Given entries:
++++++++
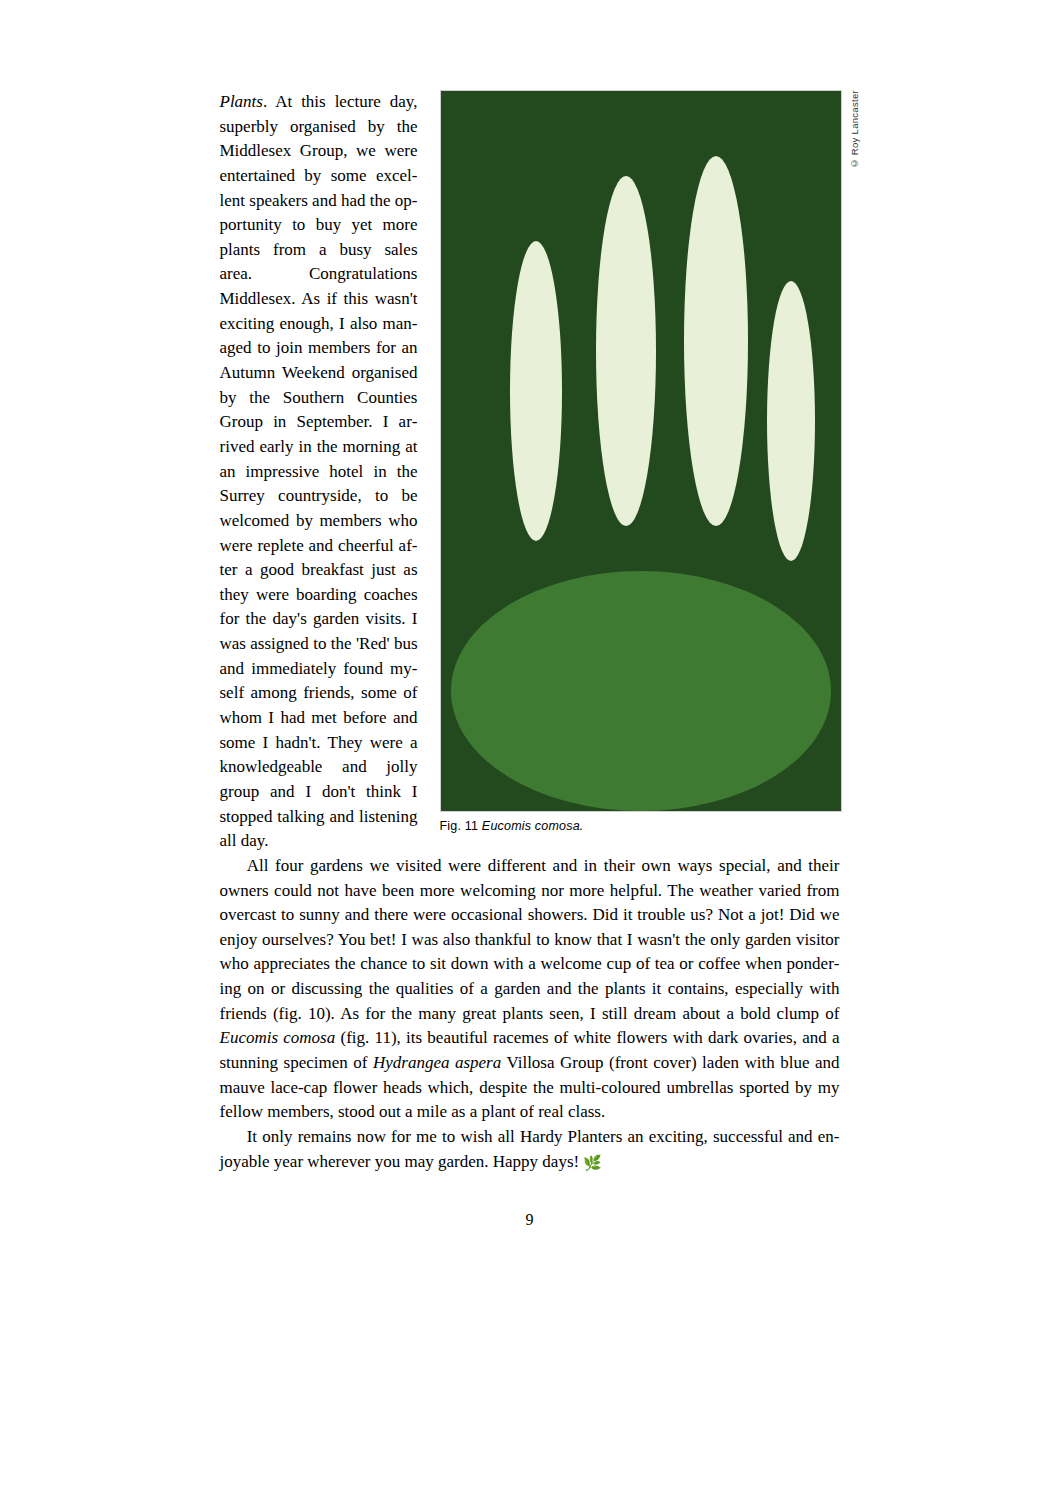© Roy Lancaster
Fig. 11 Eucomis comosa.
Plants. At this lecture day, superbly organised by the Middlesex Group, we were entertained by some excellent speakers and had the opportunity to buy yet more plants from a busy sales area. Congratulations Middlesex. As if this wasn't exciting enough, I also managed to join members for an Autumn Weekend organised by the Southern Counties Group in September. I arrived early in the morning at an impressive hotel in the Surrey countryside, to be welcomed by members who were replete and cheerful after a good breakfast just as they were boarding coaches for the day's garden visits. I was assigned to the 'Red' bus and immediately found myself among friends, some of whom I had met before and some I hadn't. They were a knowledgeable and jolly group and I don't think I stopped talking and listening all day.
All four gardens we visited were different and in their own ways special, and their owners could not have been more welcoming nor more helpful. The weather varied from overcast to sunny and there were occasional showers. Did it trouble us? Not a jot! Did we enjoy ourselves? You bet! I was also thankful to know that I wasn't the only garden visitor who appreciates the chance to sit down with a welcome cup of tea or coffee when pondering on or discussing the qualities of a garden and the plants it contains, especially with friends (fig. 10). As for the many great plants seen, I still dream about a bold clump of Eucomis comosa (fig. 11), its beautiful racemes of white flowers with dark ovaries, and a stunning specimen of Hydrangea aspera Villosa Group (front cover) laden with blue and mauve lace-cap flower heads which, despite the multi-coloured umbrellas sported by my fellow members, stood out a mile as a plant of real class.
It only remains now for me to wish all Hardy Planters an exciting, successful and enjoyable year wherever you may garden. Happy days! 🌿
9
++++++++
Work required: Repeat every entry above precisely, leaving each picture out.

Written response:
© Roy Lancaster
Fig. 11 Eucomis comosa.
Plants. At this lecture day, superbly organised by the Middlesex Group, we were entertained by some excellent speakers and had the opportunity to buy yet more plants from a busy sales area. Congratulations Middlesex. As if this wasn't exciting enough, I also managed to join members for an Autumn Weekend organised by the Southern Counties Group in September. I arrived early in the morning at an impressive hotel in the Surrey countryside, to be welcomed by members who were replete and cheerful after a good breakfast just as they were boarding coaches for the day's garden visits. I was assigned to the 'Red' bus and immediately found myself among friends, some of whom I had met before and some I hadn't. They were a knowledgeable and jolly group and I don't think I stopped talking and listening all day.
All four gardens we visited were different and in their own ways special, and their owners could not have been more welcoming nor more helpful. The weather varied from overcast to sunny and there were occasional showers. Did it trouble us? Not a jot! Did we enjoy ourselves? You bet! I was also thankful to know that I wasn't the only garden visitor who appreciates the chance to sit down with a welcome cup of tea or coffee when pondering on or discussing the qualities of a garden and the plants it contains, especially with friends (fig. 10). As for the many great plants seen, I still dream about a bold clump of Eucomis comosa (fig. 11), its beautiful racemes of white flowers with dark ovaries, and a stunning specimen of Hydrangea aspera Villosa Group (front cover) laden with blue and mauve lace-cap flower heads which, despite the multi-coloured umbrellas sported by my fellow members, stood out a mile as a plant of real class.
It only remains now for me to wish all Hardy Planters an exciting, successful and enjoyable year wherever you may garden. Happy days! 🌿
9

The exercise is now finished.